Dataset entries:
##############################
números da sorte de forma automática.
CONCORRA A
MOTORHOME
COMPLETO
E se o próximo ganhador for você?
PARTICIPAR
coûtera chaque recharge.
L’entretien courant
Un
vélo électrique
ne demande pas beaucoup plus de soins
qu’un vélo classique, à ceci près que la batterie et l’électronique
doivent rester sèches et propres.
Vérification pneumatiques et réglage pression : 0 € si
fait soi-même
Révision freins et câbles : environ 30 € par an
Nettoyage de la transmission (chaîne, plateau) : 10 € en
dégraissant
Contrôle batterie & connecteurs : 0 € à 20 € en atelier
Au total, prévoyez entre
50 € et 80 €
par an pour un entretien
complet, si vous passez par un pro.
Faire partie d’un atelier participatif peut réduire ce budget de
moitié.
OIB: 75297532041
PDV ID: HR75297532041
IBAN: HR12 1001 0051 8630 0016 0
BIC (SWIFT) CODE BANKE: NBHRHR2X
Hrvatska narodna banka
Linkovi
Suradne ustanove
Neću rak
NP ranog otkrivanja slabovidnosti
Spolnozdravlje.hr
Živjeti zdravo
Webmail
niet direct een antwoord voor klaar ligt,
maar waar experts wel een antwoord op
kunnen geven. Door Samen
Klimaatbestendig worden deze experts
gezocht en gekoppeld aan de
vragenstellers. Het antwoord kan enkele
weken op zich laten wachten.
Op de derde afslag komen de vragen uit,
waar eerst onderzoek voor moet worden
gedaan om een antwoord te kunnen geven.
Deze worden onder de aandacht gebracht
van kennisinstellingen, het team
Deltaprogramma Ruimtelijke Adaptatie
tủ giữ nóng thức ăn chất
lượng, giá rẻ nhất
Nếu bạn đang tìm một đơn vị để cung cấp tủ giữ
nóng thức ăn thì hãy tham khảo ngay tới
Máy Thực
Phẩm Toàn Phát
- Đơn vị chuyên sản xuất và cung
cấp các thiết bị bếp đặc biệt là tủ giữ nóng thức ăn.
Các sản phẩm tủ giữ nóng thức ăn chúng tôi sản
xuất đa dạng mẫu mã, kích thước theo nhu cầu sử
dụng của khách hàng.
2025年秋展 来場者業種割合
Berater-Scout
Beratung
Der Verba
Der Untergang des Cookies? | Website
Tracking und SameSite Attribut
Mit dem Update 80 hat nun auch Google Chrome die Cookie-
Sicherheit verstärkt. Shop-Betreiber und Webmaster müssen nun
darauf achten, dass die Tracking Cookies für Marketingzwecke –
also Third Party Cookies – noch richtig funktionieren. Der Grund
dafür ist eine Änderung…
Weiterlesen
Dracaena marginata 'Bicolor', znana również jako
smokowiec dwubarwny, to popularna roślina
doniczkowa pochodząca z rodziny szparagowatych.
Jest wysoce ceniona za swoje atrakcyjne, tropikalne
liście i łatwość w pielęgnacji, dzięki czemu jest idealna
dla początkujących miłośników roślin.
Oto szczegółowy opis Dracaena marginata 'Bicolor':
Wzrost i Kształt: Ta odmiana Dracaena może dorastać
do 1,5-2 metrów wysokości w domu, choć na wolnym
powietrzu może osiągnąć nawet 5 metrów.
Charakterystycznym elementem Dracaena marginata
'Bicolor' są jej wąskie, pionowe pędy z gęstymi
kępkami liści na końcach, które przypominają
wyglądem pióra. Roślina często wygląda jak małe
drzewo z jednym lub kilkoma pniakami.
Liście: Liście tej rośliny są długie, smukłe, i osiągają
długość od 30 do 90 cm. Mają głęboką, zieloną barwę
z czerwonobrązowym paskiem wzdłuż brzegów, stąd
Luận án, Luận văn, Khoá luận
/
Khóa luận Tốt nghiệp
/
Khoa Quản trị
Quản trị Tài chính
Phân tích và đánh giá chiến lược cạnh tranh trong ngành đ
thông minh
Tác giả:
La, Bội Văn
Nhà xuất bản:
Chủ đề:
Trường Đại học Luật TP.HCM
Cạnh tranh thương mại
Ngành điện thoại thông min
##############################
Please give back the records exactly as written, beginning at the first line and including the line that holds "gedaan om een antwoord te kunnen geven." as the last.

números da sorte de forma automática.
CONCORRA A
MOTORHOME
COMPLETO
E se o próximo ganhador for você?
PARTICIPAR
coûtera chaque recharge.
L’entretien courant
Un
vélo électrique
ne demande pas beaucoup plus de soins
qu’un vélo classique, à ceci près que la batterie et l’électronique
doivent rester sèches et propres.
Vérification pneumatiques et réglage pression : 0 € si
fait soi-même
Révision freins et câbles : environ 30 € par an
Nettoyage de la transmission (chaîne, plateau) : 10 € en
dégraissant
Contrôle batterie & connecteurs : 0 € à 20 € en atelier
Au total, prévoyez entre
50 € et 80 €
par an pour un entretien
complet, si vous passez par un pro.
Faire partie d’un atelier participatif peut réduire ce budget de
moitié.
OIB: 75297532041
PDV ID: HR75297532041
IBAN: HR12 1001 0051 8630 0016 0
BIC (SWIFT) CODE BANKE: NBHRHR2X
Hrvatska narodna banka
Linkovi
Suradne ustanove
Neću rak
NP ranog otkrivanja slabovidnosti
Spolnozdravlje.hr
Živjeti zdravo
Webmail
niet direct een antwoord voor klaar ligt,
maar waar experts wel een antwoord op
kunnen geven. Door Samen
Klimaatbestendig worden deze experts
gezocht en gekoppeld aan de
vragenstellers. Het antwoord kan enkele
weken op zich laten wachten.
Op de derde afslag komen de vragen uit,
waar eerst onderzoek voor moet worden
gedaan om een antwoord te kunnen geven.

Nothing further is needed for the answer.